Date reviewed: Jun 25, 2006 11:59 PM
Nickname: londoner
Review: If it ain't broke don't fix it, especially by getting politicians involved. Believe it or not, some things operate most efficiently as regulated monopolies. Competition for competition's sake is as bad a doctrine as any.
Date reviewed: Jun 22, 2006 3:21 PM
Nickname: Hutch
Review: The VeriSign contract negotiations took over two years and thousands of hours of staff time at ICANN. It is a fair settlement for all parties, excepting the self-interested Internet registries that want a chunk of the .com revenues. The folderol about 7% un-checked raises in .com registry fees amounts to less than $2 per year for a single .com domain registration fee. Any business with .com
Web site is spending thousands of dollars each year on their Web site.
The really costly changes that ICANN have made to the structure of TLDs [top level domains] for business owners were the opening-up of the ccTLDs [one for each country -.us, .md, .tv, .uk, .ca etc] and the new gTLDs [as many as we want - .aero, .info .name .coop .pro]. Now instead of registering your business once as a .com {~$50/yr}? many businesses will be registering in each country and all the generic top level domains ? {thousands of $ - depending on country, etc} ? now that's something to worry about!

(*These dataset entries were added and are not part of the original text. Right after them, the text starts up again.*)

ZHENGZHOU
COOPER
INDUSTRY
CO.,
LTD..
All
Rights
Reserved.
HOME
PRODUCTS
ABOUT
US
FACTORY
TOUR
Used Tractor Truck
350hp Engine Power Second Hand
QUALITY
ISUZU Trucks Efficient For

Date reviewed: Jun 22, 2006 6:22 AM
Nickname: Jens
Review: As someone with a fair bit of CIO experience it occurs to me that what is being proposed by ICANN is a fairly straightforward IT services contract and is not particularly out of the norm. There is a high up-front cost that Verisign expects to recoup over time with a guarantee that they don't have to fight a bidding war with 1000 registrars once a year. The red herring in this whole debate is cost. The cost of domain registration is not the race to zero most registrars would have us believe. They argue that since the cost of technology is decreasing, so too should the cost of domain registration. Ask your friendly neighborhood CIO whether the price he pays for Cisco routers has any impact on his cost of providing IT services. The environment gets more complex, his user base grows, his security threats become more onerous and his costs increase. The question is not whether ICANN and Verisign should do this deal but how it will positively impact the service delivered to buyers of domains.

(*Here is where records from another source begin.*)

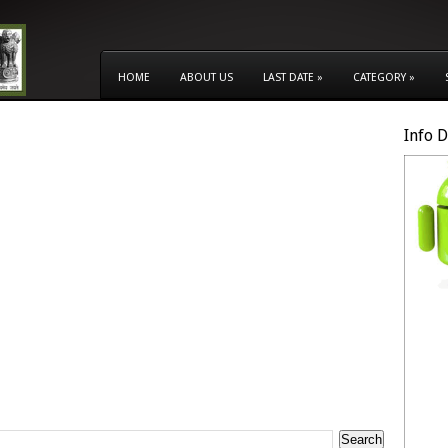
HOME
ABOUT US
LAST DATE
»
CATEGORY
»
Info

Date reviewed: Jun 20, 2006 6:41 PM
Nickname: Steve
Review: Mr. Boucher seems to be trying to get political mileage on an issue that all reasoned observers understand is good for Internet stability. But virtually all international e-commerce is done on .com. VeriSign has done a great job in avoiding cyberterrorisum and keeping this domain active, and therefore deserves the assurance that these technology investments do not go to waste. His grandstanding on this matter confuses the issue and has the potential to create the exact type of issues with foreign goverments that he claims he is trying to avoid. Let VeriSign and ICANN work this out and keep the goverment interference out. That's the way it's supposed to work.

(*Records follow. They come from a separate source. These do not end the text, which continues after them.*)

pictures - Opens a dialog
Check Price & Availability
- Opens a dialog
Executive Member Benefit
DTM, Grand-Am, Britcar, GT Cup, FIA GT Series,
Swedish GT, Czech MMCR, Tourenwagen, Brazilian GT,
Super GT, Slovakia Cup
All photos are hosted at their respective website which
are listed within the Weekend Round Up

Date reviewed: Jun 19, 2006 4:35 PM
Nickname: Rollercoaster
Review: You, my friend, have it all wrong and probably based on the quotes you utilized and stands you took demonstrate just how little you know about both VeriSign, ICANN, the Internet in general, and the governing status that the Dept of Commerce places with both ICANN and VeriSign. First, the Tunis agreement is there specifically as you correctly stated to protect the Internet from hostile foreign govts and private buisnesses. Second, VeriSign was awarded the sole right to manage .com because it has been doin it since 95', doing it extremely well, and keeps the Internet essentially running error free. Why don't you state what the real issue here is? That would be that VeriSign's competitors are complaining because they think they cannot pass through a measly 7% rate hike VeriSign will get for managing 50% more .com registries than it had last time they were allowed to raise rates. Those registries (over 1,000) charge thousands of dollars for .com names. Who's really fleecing whom?